"Père éperdu", de Daniel Gustafsson; père paumé à la reconquête de son fils..
Le premier roman du Suédois Daniel Gustafsson, « Père éperdu » (Rivages), retrace avec délicatesse et émotion une journée dans la vie d’un homme en proie à la solitude, à la culpabilité et aux souvenirs.
Un de nos derniers coups de coeur lecture du moment
"Il lance un regard à la femme assise par terre à coté du panneau publicitaire, devant la clinique, une très jeune femme. Elle tourne vers lui ses yeux gris, presque transparents, et il reconnait cet éclat blanchâtre, ces pupilles comme des couteaux. Ses joues sont rougies par le froid, elle porte ses mains à sa bouche pour les réchauffer et il constate qu'elles sont rouges, elles aussi. Rouges et crevassées, gonflées, rugueuses, comme les mains d'une vieille paysanne.
Il sent dans sa poche le sac avec les gants, comme un cœur qui bat. Il a deux paires, il pourrait lui en donner une, même si ce sont des gants pour enfants. Cette femme lui est familière, il a déjà dû la voir, peut-être à la sortie du supermarché où il va quelques fois après l'école avec son fils. Il connait ce regard, ce mouvement de tête. Entre elle et lui, il y a une affinité, sinon une relation, autre chose en tout cas qu'un rapport froid et anonyme. "
On ne saura que peu de choses de notre héros déambulant dans les rues de Stockholm à la recherche d'une paire de gants pour son fils.
Une première journée de retrouvailles après une séparation et une procédure de divorce. Une course poursuite contre le temps, le temps d'avant et le temps d'un futur incertain dans les rues glacées de la capitale.
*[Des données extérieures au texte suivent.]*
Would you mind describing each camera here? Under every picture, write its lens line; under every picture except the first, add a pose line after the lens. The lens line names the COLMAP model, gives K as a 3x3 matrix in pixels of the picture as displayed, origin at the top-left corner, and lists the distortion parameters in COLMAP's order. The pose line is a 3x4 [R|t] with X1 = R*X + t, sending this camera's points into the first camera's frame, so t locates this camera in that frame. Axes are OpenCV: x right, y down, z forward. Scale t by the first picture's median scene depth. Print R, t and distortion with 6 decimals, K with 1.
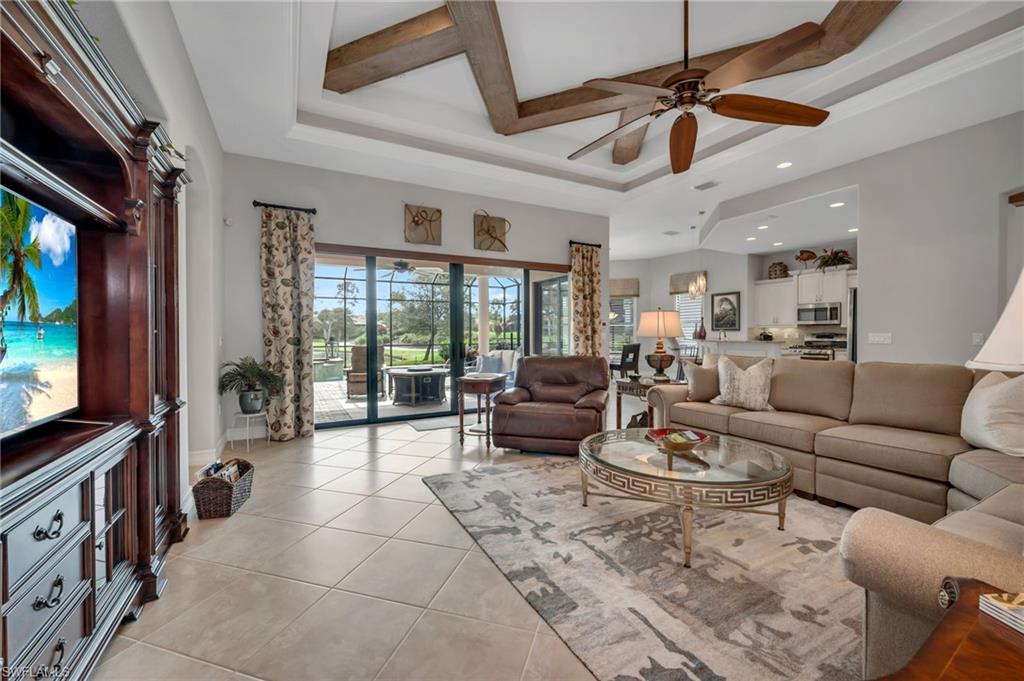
lens RADIAL K [[413.0, 0, 512.2], [0, 413.0, 342.5], [0, 0, 1]] dist [-0.000883, 0.000118]
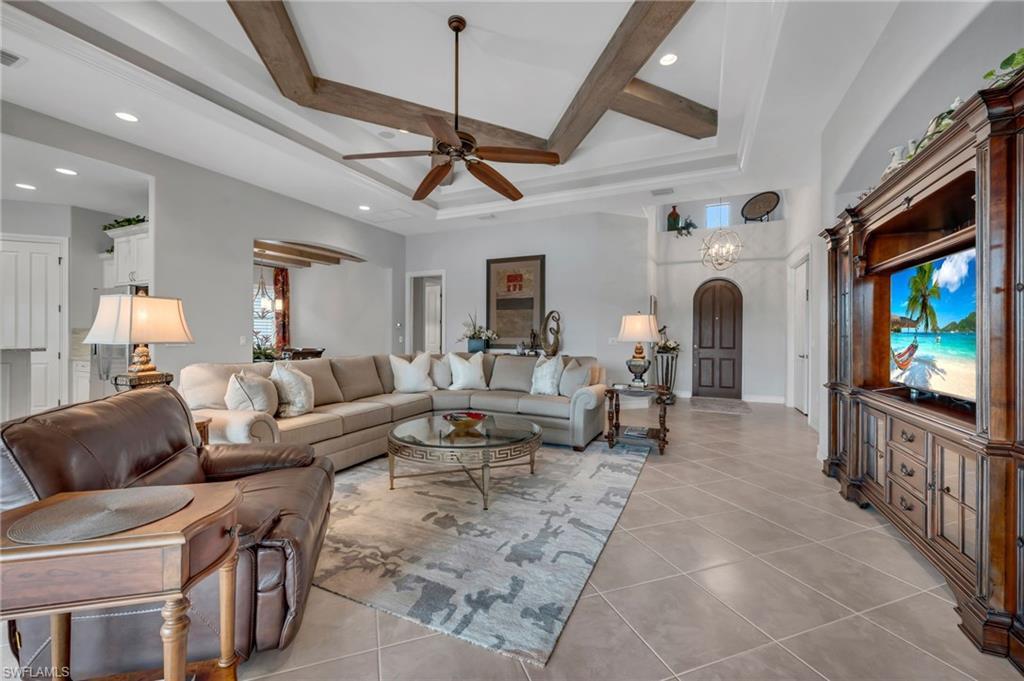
lens RADIAL K [[413.0, 0, 515.6], [0, 413.0, 330.5], [0, 0, 1]] dist [-0.000883, 0.000118]
pose [[-0.601103, 0.004772, 0.799157, -1.333899], [0.016855, 0.999835, 0.006707, -0.086532], [-0.798994, 0.017501, -0.601085, 3.065136]]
Comment acheter une paire de moufles et les porter à son fils durant sa récréation peut devenir une quête existentiel pour un père en recherche de repère.
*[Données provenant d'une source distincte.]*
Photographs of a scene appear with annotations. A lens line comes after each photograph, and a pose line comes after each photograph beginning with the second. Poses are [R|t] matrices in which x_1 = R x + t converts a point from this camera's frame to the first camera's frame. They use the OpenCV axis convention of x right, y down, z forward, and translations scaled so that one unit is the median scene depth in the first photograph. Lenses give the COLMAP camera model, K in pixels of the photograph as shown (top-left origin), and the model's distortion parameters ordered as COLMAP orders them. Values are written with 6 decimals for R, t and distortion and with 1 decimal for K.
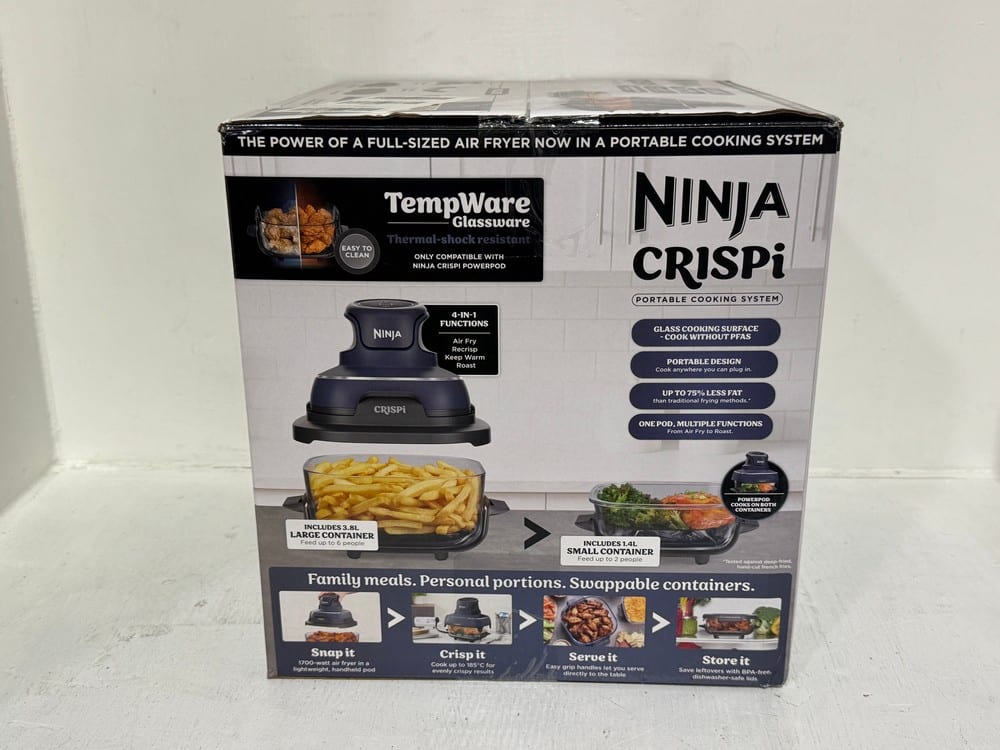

Ecriture sèche et rapide pour un exercice de style périlleux. Une journée, douze heures dans la vie d'un père éperdu à la reconquête de son fils, un garçonnet de sept ans, mais aussi et surtout le portrait en creux d'un malaise, celui de la difficulté d'être père lorsque l'on n'a pas hérité de l'assurance que le mâle blanc suédois se doit de posséder.
Flânerie méditative et introspective au tempo parfaitement assuré, Daniel Gustafsson est un écrivain à suivre.